Wednesday, March 28, 2007

The Politics Of A Protective Order

Another in the seemingly never ending series of labor cases favoring undocumented workers is Rengifo v. Erevos Enterprises Inc. (Case No. 06 Civ. 4266, S.D.N.Y. - 3/20/07).

In Rengifo, Plaintiff commenced an action against his former employers to recover, inter alia, unpaid overtime wages under the Fair Labor Standards Act and New York Labor Law. In an effort to impeach credibility, Defendants sought disclosure of Plaintiff's social security number, immigration status, tax returns, and authorization to work in the United States. Plaintiff moved for and was granted a protective order which precluded Defendants from obtaining or using any such information during discovery or at trial.

The Court held that the personal information sought was collateral and not relevant to the issue of whether Plaintiff had worked overtime as alleged. Even though the Plaintiff had submitted an incomplete set of pay stubs and no records of hours worked to support his claim, the Court found that Defendants (as employers) possessed sufficient time and payroll data to determine if and how much overtime was worked. Further, the Court relied on its own precedent in concluding that inquiry into a plaintiff’s immigration and work authorization status, when irrelevant to any material issue at bar, posed a danger of intimidation that would inhibit plaintiffs from pursuing legitimate claims. Essentially, the Court utilized a balancing test to conclude that Defendants’ right to impeach Plaintiff’s credibility was outweighed by the public interest in allowing undocumented employees to enforce their rights in a climate free from the fear of being reported to immigration authorities.

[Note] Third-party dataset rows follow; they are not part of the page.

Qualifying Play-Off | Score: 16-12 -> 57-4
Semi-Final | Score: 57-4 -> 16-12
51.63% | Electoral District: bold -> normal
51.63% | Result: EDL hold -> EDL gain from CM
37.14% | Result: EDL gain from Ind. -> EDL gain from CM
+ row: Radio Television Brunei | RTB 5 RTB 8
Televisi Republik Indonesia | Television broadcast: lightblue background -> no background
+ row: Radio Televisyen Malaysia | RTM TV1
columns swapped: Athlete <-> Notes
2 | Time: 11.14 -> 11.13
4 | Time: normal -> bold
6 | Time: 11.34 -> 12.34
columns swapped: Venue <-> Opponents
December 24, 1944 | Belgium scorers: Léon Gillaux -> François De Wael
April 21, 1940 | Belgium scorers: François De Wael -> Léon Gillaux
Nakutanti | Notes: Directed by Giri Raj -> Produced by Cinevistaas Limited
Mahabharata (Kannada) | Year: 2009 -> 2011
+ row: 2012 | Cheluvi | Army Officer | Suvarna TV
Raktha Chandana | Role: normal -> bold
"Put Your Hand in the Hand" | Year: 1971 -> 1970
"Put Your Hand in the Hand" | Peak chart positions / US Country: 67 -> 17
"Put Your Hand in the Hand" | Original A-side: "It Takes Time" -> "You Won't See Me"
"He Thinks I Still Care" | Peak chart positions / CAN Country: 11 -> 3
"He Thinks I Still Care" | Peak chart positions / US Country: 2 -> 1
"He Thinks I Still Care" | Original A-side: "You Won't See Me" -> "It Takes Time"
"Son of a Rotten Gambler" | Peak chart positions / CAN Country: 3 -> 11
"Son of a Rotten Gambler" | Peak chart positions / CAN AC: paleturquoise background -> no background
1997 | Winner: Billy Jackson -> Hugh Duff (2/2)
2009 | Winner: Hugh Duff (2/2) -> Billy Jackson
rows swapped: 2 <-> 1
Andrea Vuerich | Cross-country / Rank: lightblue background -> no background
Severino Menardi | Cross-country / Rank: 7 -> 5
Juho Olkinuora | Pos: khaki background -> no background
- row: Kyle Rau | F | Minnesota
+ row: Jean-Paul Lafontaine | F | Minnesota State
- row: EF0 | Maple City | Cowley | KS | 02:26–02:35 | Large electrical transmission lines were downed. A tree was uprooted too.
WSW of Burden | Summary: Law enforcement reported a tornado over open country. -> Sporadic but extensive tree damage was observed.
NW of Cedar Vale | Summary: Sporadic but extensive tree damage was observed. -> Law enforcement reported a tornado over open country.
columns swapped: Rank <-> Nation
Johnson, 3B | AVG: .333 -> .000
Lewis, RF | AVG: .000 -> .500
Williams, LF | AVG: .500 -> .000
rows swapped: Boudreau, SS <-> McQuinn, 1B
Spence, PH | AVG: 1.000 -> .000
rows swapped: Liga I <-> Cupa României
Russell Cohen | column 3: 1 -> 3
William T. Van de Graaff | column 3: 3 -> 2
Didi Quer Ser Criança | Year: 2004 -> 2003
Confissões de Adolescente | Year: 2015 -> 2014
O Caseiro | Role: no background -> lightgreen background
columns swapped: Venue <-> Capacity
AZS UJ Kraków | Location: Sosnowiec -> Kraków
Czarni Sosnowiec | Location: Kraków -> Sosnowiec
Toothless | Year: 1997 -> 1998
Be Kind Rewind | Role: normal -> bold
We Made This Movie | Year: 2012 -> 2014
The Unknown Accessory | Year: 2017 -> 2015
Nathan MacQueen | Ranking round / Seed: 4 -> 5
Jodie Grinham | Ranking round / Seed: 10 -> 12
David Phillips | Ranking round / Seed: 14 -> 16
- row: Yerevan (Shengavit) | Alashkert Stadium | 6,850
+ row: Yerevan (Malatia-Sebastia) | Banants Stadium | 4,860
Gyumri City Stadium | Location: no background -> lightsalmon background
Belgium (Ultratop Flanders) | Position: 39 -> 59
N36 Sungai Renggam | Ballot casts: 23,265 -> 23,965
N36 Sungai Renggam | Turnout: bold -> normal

On the surface, these types of cases are problematic because they generally elicit a visceral reaction from those on both sides of the illegal immigration debate; they also give rise to allegations of judicial "politicking" in favor of a particular group. I'm not going to add fuel to the fire either way since it's a no-win situation. However, when viewed objectively (and I do try SO hard), the Court’s decision in Rengifo appears correct.